What this task involves:
Reproduce the lines below verbatim, leaving out the pictures.

Task material:
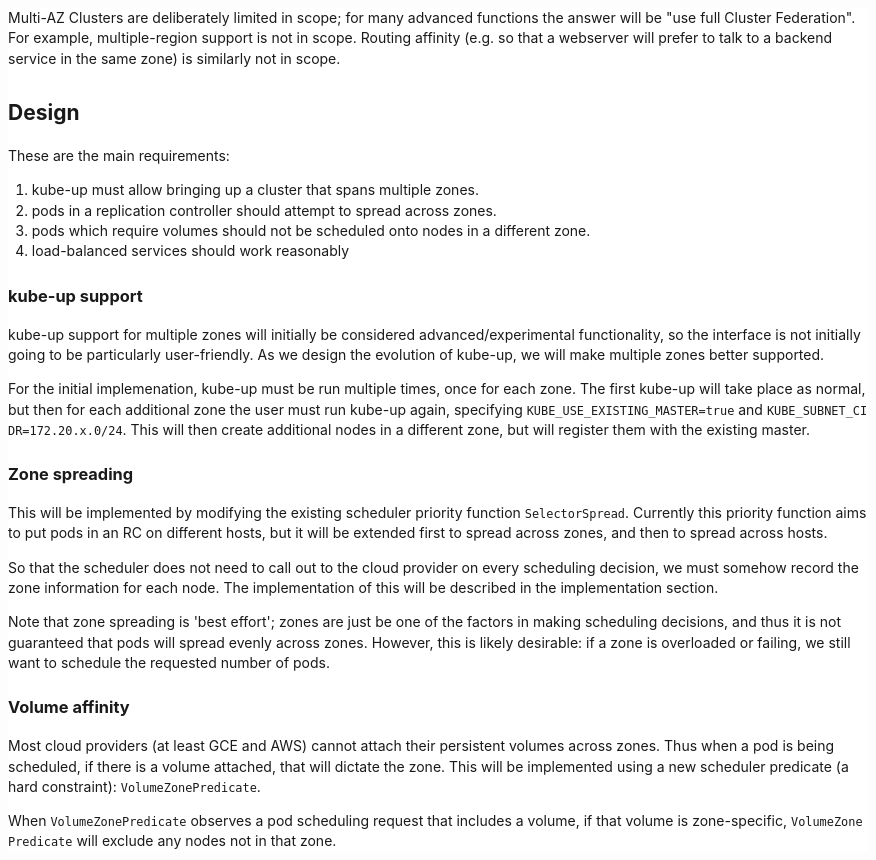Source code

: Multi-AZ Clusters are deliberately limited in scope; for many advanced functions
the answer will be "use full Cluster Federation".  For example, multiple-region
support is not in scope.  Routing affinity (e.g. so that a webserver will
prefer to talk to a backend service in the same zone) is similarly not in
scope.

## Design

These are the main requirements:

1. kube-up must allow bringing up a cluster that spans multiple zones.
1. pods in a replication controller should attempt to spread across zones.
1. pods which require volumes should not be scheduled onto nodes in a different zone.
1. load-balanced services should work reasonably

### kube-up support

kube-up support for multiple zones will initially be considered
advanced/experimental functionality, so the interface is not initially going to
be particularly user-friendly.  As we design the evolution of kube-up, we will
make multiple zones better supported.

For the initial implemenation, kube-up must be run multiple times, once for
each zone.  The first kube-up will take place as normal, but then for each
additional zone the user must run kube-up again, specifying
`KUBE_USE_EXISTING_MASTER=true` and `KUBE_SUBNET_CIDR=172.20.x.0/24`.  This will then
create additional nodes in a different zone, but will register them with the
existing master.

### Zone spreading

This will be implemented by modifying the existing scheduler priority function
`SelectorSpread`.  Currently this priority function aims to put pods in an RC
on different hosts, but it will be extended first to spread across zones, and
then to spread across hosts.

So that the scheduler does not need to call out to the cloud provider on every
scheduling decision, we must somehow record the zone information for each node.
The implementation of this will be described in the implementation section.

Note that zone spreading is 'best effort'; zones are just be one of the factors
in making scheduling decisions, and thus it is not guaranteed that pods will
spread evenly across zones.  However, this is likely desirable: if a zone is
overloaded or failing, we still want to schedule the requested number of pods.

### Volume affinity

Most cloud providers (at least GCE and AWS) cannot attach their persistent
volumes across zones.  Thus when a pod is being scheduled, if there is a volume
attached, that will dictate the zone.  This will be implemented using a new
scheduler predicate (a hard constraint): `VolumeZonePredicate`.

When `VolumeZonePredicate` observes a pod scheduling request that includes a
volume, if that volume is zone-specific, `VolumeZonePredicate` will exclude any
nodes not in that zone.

Answer for the task:
Source code

: Multi-AZ Clusters are deliberately limited in scope; for many advanced functions
the answer will be "use full Cluster Federation".  For example, multiple-region
support is not in scope.  Routing affinity (e.g. so that a webserver will
prefer to talk to a backend service in the same zone) is similarly not in
scope.

## Design

These are the main requirements:

1. kube-up must allow bringing up a cluster that spans multiple zones.
1. pods in a replication controller should attempt to spread across zones.
1. pods which require volumes should not be scheduled onto nodes in a different zone.
1. load-balanced services should work reasonably

### kube-up support

kube-up support for multiple zones will initially be considered
advanced/experimental functionality, so the interface is not initially going to
be particularly user-friendly.  As we design the evolution of kube-up, we will
make multiple zones better supported.

For the initial implemenation, kube-up must be run multiple times, once for
each zone.  The first kube-up will take place as normal, but then for each
additional zone the user must run kube-up again, specifying
`KUBE_USE_EXISTING_MASTER=true` and `KUBE_SUBNET_CIDR=172.20.x.0/24`.  This will then
create additional nodes in a different zone, but will register them with the
existing master.

### Zone spreading

This will be implemented by modifying the existing scheduler priority function
`SelectorSpread`.  Currently this priority function aims to put pods in an RC
on different hosts, but it will be extended first to spread across zones, and
then to spread across hosts.

So that the scheduler does not need to call out to the cloud provider on every
scheduling decision, we must somehow record the zone information for each node.
The implementation of this will be described in the implementation section.

Note that zone spreading is 'best effort'; zones are just be one of the factors
in making scheduling decisions, and thus it is not guaranteed that pods will
spread evenly across zones.  However, this is likely desirable: if a zone is
overloaded or failing, we still want to schedule the requested number of pods.

### Volume affinity

Most cloud providers (at least GCE and AWS) cannot attach their persistent
volumes across zones.  Thus when a pod is being scheduled, if there is a volume
attached, that will dictate the zone.  This will be implemented using a new
scheduler predicate (a hard constraint): `VolumeZonePredicate`.

When `VolumeZonePredicate` observes a pod scheduling request that includes a
volume, if that volume is zone-specific, `VolumeZonePredicate` will exclude any
nodes not in that zone.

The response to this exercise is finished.